Дебора не лгала: Эммелин снова погрузилась в ночную жизнь Лондона, на этот раз с головой. Она стала душой всевозможных вечеринок, снималась в кино: фильмы ужасов, мелодрамы — в основном, в роли обманутой кем-то роковой женщины.

Странно, шептали злые языки, что Ханна так убивается по Робби. Непонятно, почему это она переживает его смерть гораздо тяжелее, чем сестра. Вроде бы поклонника-то потеряла именно Эммелин.

* * *

На самом деле Эммелин было не легче. Просто она страдала, как умела. Хохотала без удержу и пила без меры. Говорят, в день ее гибели на Брейнтри-роуд полиция нашла в машине початую бутылку бренди. Лакстоны замяли дело. Если что и можно было купить в то время за деньги, так это закон. Может, и сейчас так. Не знаю.

Ханне сказали не сразу. Эстелла боялась, что это слишком опасно, и Тедди согласился, потому что роды были уже близко. Официальное заявление от имени Ханны и Тедди сделал лорд Гиффорд.

Через день после автокатастрофы Тедди спустился под лестницу. В нашей мрачной кухне он выглядел на редкость неуместно, будто актер, забредший не в свой павильон. Ему пришлось наклонить голову, чтобы не стукнуться о низкий потолок над последней ступенькой.

— Мистер Лакстон, — поразился мистер Гамильтон. — Мы не ждали… — Его голос сорвался, он повернулся к нам. Бесшумно похлопал, поднял руки и замахал ими, как дирижер, подгоняющий музыкантов во время особенно быстрого отрывка. Мы встали и выстроились в неровную линию, заложив руки за спину и ожидая, что скажет Тедди.

А сказал он очень простую вещь. Эммелин попала в автомобильную аварию и разбилась насмерть. Нэнси стиснула за спиной мою руку.

Миссис Таунсенд вскрикнула и, схватившись за сердце, повалилась на стул.

— Бедняжечка моя! Да что же это творится!

— Мы все потрясены, миссис Таунсенд, — кивнул Тедди, обводя нас взглядом. — И все-таки я спустился, чтобы кое о чем вас попросить.

— Не сомневаюсь, что я выражу общее мнение, — с посеревшим лицом сказал мистер Гамильтон, — если скажу, что мы готовы услужить чем угодно, особенно в это трудное время.

— Спасибо, мистер Гамильтон.
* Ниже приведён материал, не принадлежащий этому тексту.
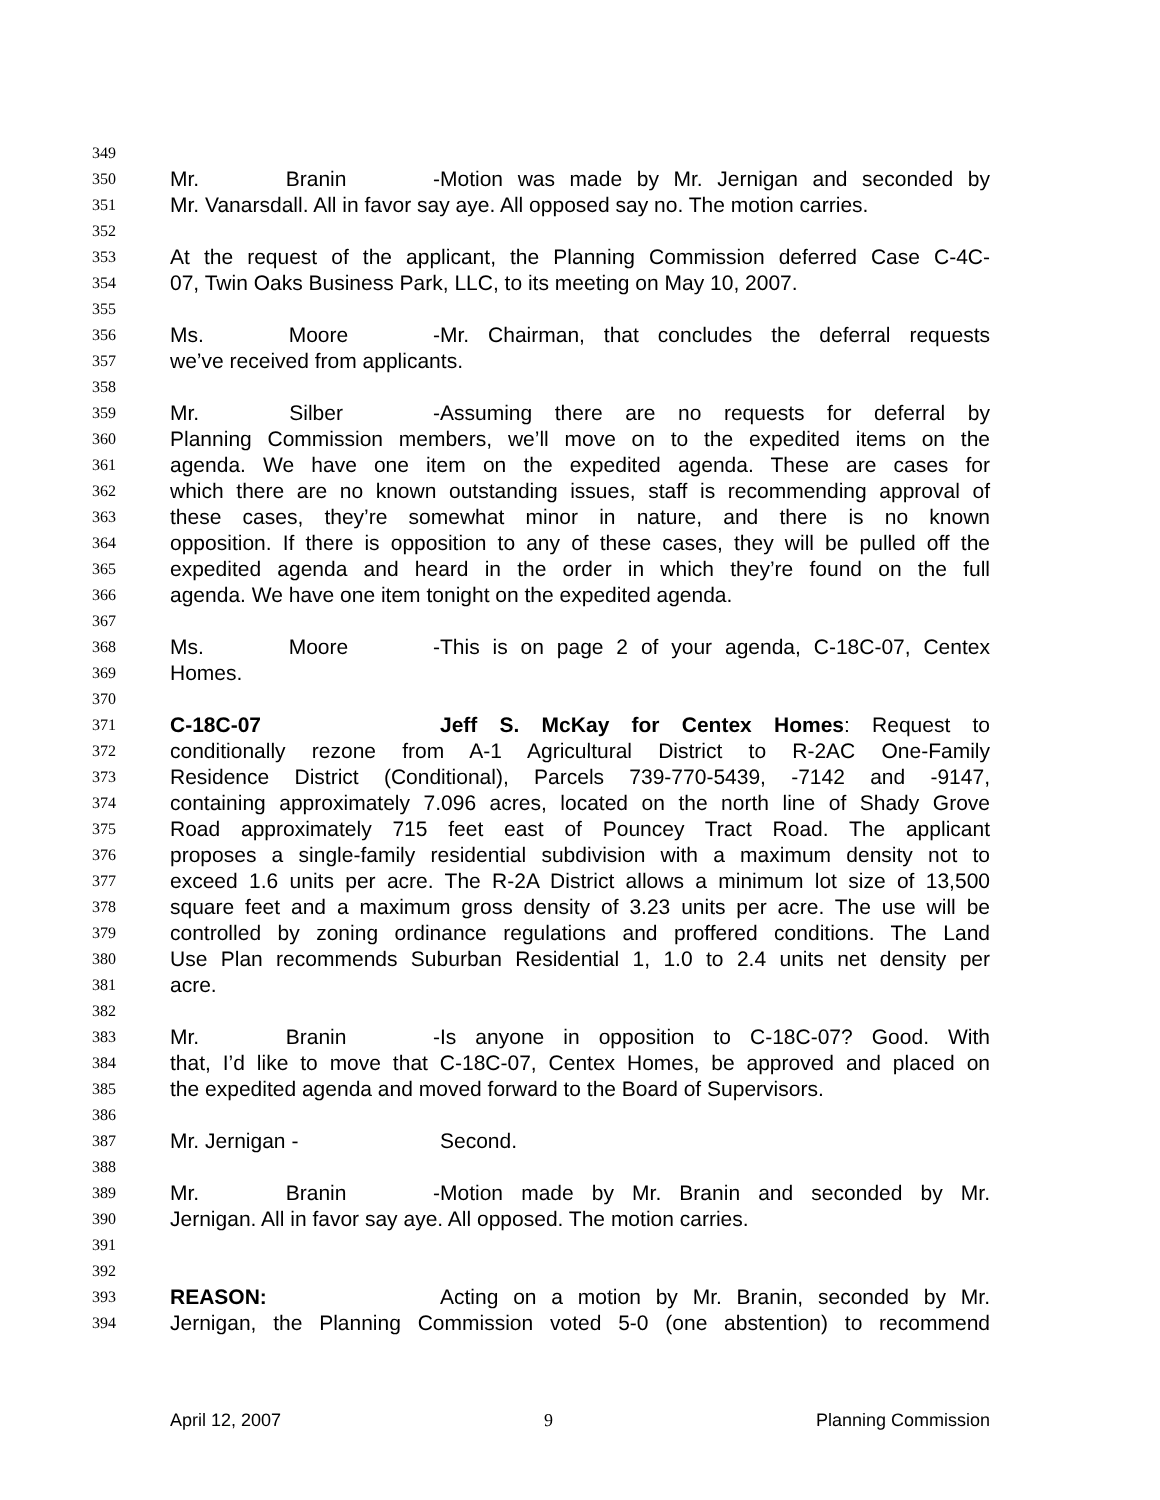349
350 Mr. Branin - Motion was made by Mr. Jernigan and seconded by
351 Mr. Vanarsdall. All in favor say aye. All opposed say no. The motion carries.
352
353 At the request of the applicant, the Planning Commission deferred Case C-4C-
354 07, Twin Oaks Business Park, LLC, to its meeting on May 10, 2007.
355
356 Ms. Moore - Mr. Chairman, that concludes the deferral requests
357 we’ve received from applicants.
358
359 Mr. Silber - Assuming there are no requests for deferral by
360 Planning Commission members, we’ll move on to the expedited items on the
361 agenda. We have one item on the expedited agenda. These are cases for
362 which there are no known outstanding issues, staff is recommending approval of
363 these cases, they’re somewhat minor in nature, and there is no known
364 opposition. If there is opposition to any of these cases, they will be pulled off the
365 expedited agenda and heard in the order in which they’re found on the full
366 agenda. We have one item tonight on the expedited agenda.
367
368 Ms. Moore - This is on page 2 of your agenda, C-18C-07, Centex
369 Homes.
370
371 C-18C-07 Jeff S. McKay for Centex Homes: Request to
372 conditionally rezone from A-1 Agricultural District to R-2AC One-Family
373 Residence District (Conditional), Parcels 739-770-5439, -7142 and -9147,
374 containing approximately 7.096 acres, located on the north line of Shady Grove
375 Road approximately 715 feet east of Pouncey Tract Road. The applicant
376 proposes a single-family residential subdivision with a maximum density not to
377 exceed 1.6 units per acre. The R-2A District allows a minimum lot size of 13,500
378 square feet and a maximum gross density of 3.23 units per acre. The use will be
379 controlled by zoning ordinance regulations and proffered conditions. The Land
380 Use Plan recommends Suburban Residential 1, 1.0 to 2.4 units net density per
381 acre.
382
383 Mr. Branin - Is anyone in opposition to C-18C-07? Good. With
384 that, I’d like to move that C-18C-07, Centex Homes, be approved and placed on
385 the expedited agenda and moved forward to the Board of Supervisors.
386
387 Mr. Jernigan - Second.
388
389 Mr. Branin - Motion made by Mr. Branin and seconded by Mr.
390 Jernigan. All in favor say aye. All opposed. The motion carries.
391
392
393 REASON: Acting on a motion by Mr. Branin, seconded by Mr.
394 Jernigan, the Planning Commission voted 5-0 (one abstention) to recommend
April 12, 2007 9 Planning Commission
Как вам всем известно, миссис Лакстон глубоко переживает другое несчастье, случившееся недавно на берегу озера. Я думаю, будет только милосердно, если мы на время скроем от нее новую трагедию. Не стоит расстраивать ее еще больше. Не сейчас, пока она носит ребенка. Уверен, вы все меня поддержите.

Прислуга молчала, а Тедди продолжал:

— Убедительно прошу вас не упоминать при миссис Лакстон ни мисс Эммелин, ни аварию. И обратить особое внимание на то, чтобы газеты с описанием катастрофы не лежали там, где она на них может наткнуться.

Он помолчал, снова обвел нас взглядом.

— Все понятно?

Мистер Гамильтон заморгал, словно приходя в себя.

— Да. Да, сэр.

— Вот и хорошо.

Тедди торопливо покивал, говорить больше было нечего. С угрюмой улыбкой он вышел из кухни.

Миссис Таунсенд оглядела всех круглыми глазами.

— Он что… вообще не скажет мисс Ханне?

— Похоже на то, миссис Таунсенд, — подтвердил мистер Гамильтон. — Во всяком случае, пока.

— Так ведь не кто-нибудь — сестра…

— Таков приказ, миссис Таунсенд. — Мистер Гамильтон вздохнул и потер кончик носа. — Мистер Лакстон для нас такой же хозяин, каким был покойный мистер Фредерик.

Миссис Таунсенд открыла было рот, чтобы возразить, но мистер Гамильтон оборвал ее:

— Вы не хуже меня знаете, что распоряжения хозяина не обсуждаются. — Он снял очки и начал яростно их протирать. — Независимо от того, что мы думаем о них. Или о нем.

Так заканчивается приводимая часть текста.